__WORK TO BE COMPLETED__
Omit every picture. Return all other data as it stands.

__DATA UNDER STUDY__
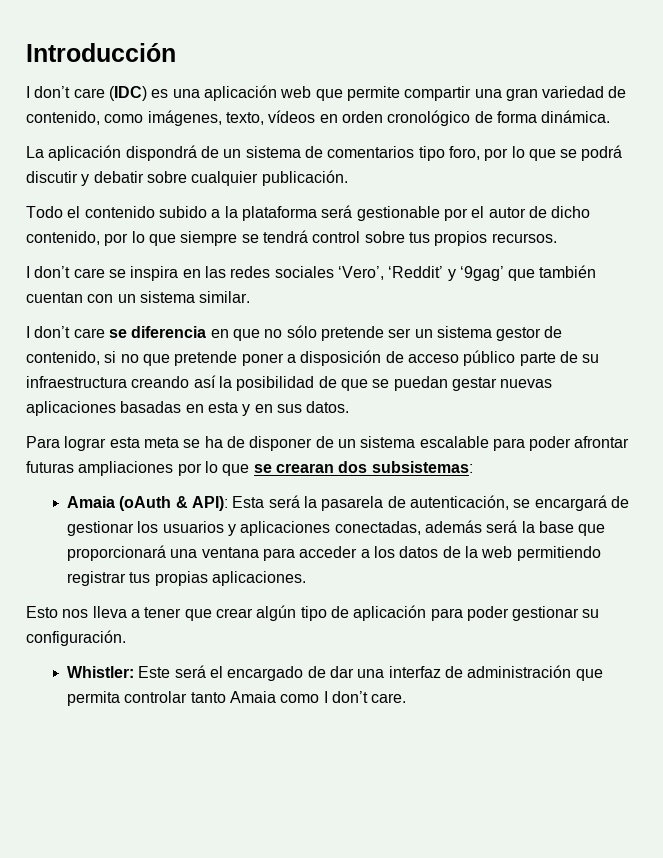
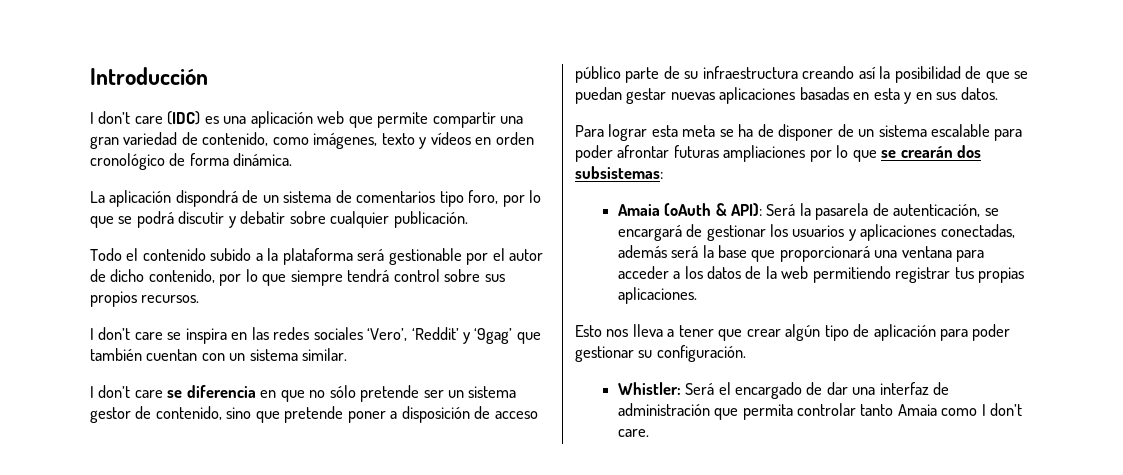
[225,112,264,125] texto, -> [381,133,427,149] texto y
[241,234,259,243] se -> (343, 278) none
[408,232,430,243] tus -> [484,274,505,282] sus
[104,351,139,363] si no -> [226,407,252,419] sino
[275,463,334,473] crearan -> [900,146,953,158] crearán
[232,495,300,508] Esta será -> [766,204,796,216] Será
[138,665,206,678] Este será -> [685,383,715,395] Será

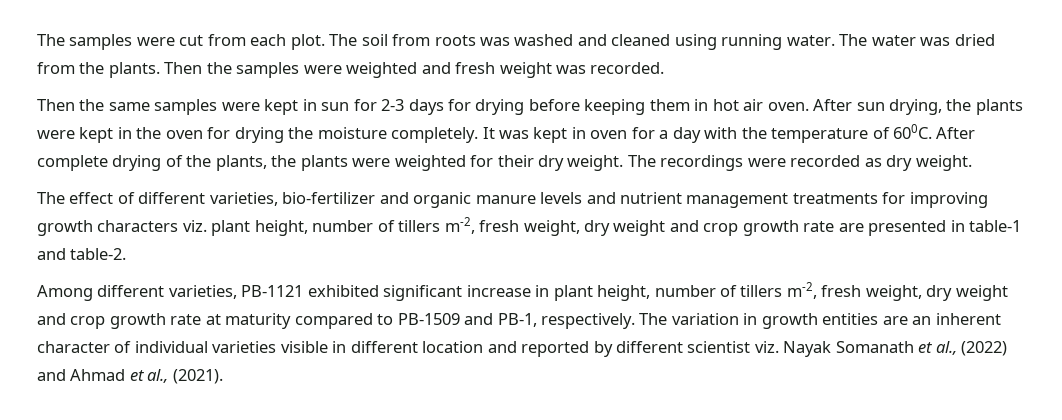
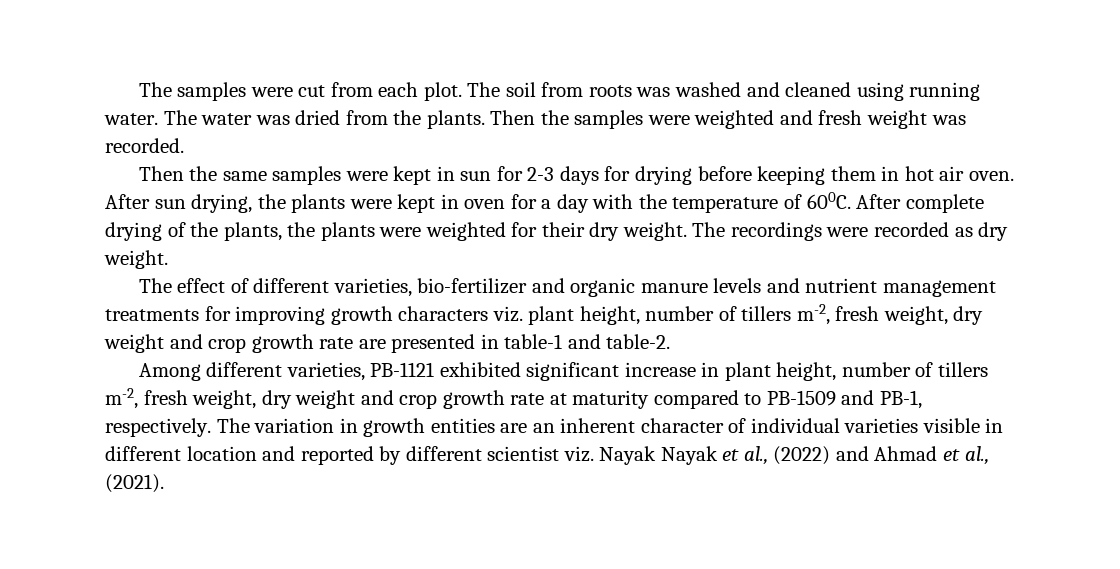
[136,127,586,143] the oven for drying the moisture completely. It was kept in -> (459, 201) none
[835,341,914,353] Somanath -> [660,446,718,465] Nayak

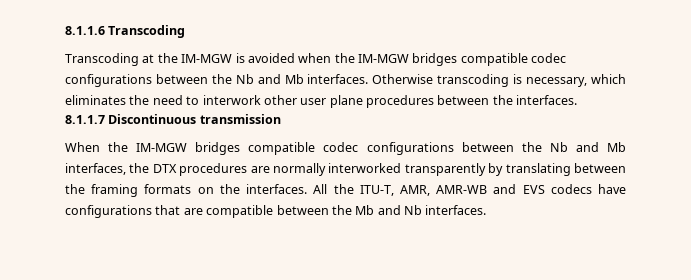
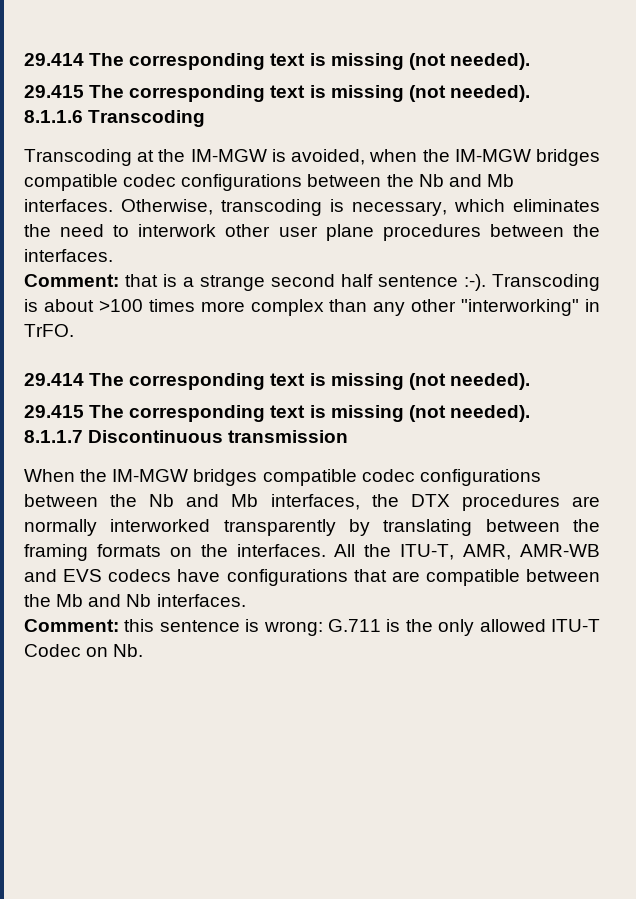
(65, 30) none -> [24,53,530,70] [24,85,530,102] 29.414 The corresponding text is missing (not needed). // 29.415 The corresponding text is missing (not needed). //
[247,53,295,63] avoided -> [291,149,366,165] avoided,
[372,74,434,84] Otherwise -> [121,199,213,215] Otherwise,
(578, 100) none -> [24,274,600,291] [24,299,600,316] [24,324,74,337] [24,373,530,390] [24,405,530,422] // Comment: that is a strange second half sentence :-). Transcoding is about >100 times more complex than any other "interworking" in TrFO. // 29.414 The corresponding text is missing (not needed). // 29.415 The corresponding text is missing (not needed).
(487, 210) none -> [24,619,600,636] [24,644,144,657] // Comment: this sentence is wrong: G.711 is the only allowed ITU-T Codec on Nb.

__OUTPUT BELOW__
[225,112,264,125] texto, -> [381,133,427,149] texto y
[241,234,259,243] se -> (343, 278) none
[408,232,430,243] tus -> [484,274,505,282] sus
[104,351,139,363] si no -> [226,407,252,419] sino
[275,463,334,473] crearan -> [900,146,953,158] crearán
[232,495,300,508] Esta será -> [766,204,796,216] Será
[138,665,206,678] Este será -> [685,383,715,395] Será

[136,127,586,143] the oven for drying the moisture completely. It was kept in -> (459, 201) none
[835,341,914,353] Somanath -> [660,446,718,465] Nayak

(65, 30) none -> [24,53,530,70] [24,85,530,102] 29.414 The corresponding text is missing (not needed). // 29.415 The corresponding text is missing (not needed). //
[247,53,295,63] avoided -> [291,149,366,165] avoided,
[372,74,434,84] Otherwise -> [121,199,213,215] Otherwise,
(578, 100) none -> [24,274,600,291] [24,299,600,316] [24,324,74,337] [24,373,530,390] [24,405,530,422] // Comment: that is a strange second half sentence :-). Transcoding is about >100 times more complex than any other "interworking" in TrFO. // 29.414 The corresponding text is missing (not needed). // 29.415 The corresponding text is missing (not needed).
(487, 210) none -> [24,619,600,636] [24,644,144,657] // Comment: this sentence is wrong: G.711 is the only allowed ITU-T Codec on Nb.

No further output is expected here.